* **TO DO**:
Among the lines below, list those containing the string "Novalis".

* **EXTRACTED MATERIAL**:
--------------------------------------------------

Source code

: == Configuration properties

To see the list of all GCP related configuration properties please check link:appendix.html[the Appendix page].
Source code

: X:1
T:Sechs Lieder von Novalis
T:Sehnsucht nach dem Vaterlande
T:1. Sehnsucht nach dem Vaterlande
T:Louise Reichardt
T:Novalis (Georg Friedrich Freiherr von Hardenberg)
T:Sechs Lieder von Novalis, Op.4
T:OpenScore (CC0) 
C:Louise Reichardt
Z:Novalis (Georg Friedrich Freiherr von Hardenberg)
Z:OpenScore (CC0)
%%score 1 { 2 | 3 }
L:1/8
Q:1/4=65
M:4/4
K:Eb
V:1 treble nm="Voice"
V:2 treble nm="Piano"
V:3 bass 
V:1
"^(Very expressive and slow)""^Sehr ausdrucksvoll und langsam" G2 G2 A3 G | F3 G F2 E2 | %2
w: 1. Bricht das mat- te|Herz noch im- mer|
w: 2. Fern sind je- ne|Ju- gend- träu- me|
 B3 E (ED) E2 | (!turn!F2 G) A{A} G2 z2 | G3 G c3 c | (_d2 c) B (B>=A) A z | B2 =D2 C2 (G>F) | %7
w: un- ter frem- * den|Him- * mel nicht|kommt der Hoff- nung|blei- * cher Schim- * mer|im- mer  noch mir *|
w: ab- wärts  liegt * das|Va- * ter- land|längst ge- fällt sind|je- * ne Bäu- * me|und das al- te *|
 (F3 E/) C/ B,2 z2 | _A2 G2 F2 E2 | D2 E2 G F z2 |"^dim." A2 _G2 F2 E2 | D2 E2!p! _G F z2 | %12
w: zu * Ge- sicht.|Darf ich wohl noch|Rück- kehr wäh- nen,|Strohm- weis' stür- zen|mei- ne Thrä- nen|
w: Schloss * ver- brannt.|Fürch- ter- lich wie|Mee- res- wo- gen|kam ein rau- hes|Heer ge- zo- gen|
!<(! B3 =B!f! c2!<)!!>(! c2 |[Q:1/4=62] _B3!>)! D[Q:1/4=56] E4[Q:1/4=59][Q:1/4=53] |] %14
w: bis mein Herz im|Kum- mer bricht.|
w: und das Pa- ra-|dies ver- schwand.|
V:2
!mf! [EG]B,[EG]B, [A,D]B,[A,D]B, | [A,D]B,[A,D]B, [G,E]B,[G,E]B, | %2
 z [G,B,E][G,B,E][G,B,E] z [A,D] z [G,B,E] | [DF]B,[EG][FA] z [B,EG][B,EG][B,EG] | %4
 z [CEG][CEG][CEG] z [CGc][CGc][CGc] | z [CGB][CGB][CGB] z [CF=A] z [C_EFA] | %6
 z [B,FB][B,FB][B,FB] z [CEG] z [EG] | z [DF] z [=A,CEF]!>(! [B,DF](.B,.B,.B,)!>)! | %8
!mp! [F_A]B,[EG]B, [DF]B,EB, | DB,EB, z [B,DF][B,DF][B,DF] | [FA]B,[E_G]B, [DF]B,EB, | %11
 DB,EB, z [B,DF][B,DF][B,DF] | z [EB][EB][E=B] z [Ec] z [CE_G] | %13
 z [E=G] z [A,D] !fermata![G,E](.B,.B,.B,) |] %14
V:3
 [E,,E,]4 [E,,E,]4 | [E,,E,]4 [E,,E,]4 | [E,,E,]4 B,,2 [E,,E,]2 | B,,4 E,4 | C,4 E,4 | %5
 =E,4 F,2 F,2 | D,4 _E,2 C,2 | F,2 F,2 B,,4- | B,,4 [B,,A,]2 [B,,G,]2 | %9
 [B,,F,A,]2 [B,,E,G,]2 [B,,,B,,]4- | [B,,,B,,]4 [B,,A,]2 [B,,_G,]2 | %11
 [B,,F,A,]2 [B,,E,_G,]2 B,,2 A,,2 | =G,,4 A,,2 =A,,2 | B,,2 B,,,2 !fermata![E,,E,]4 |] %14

--------------------------------------------------

* **RESPONSE TO THIS EXERCISE**:
T:Sechs Lieder von Novalis
T:Novalis (Georg Friedrich Freiherr von Hardenberg)
T:Sechs Lieder von Novalis, Op.4
Z:Novalis (Georg Friedrich Freiherr von Hardenberg)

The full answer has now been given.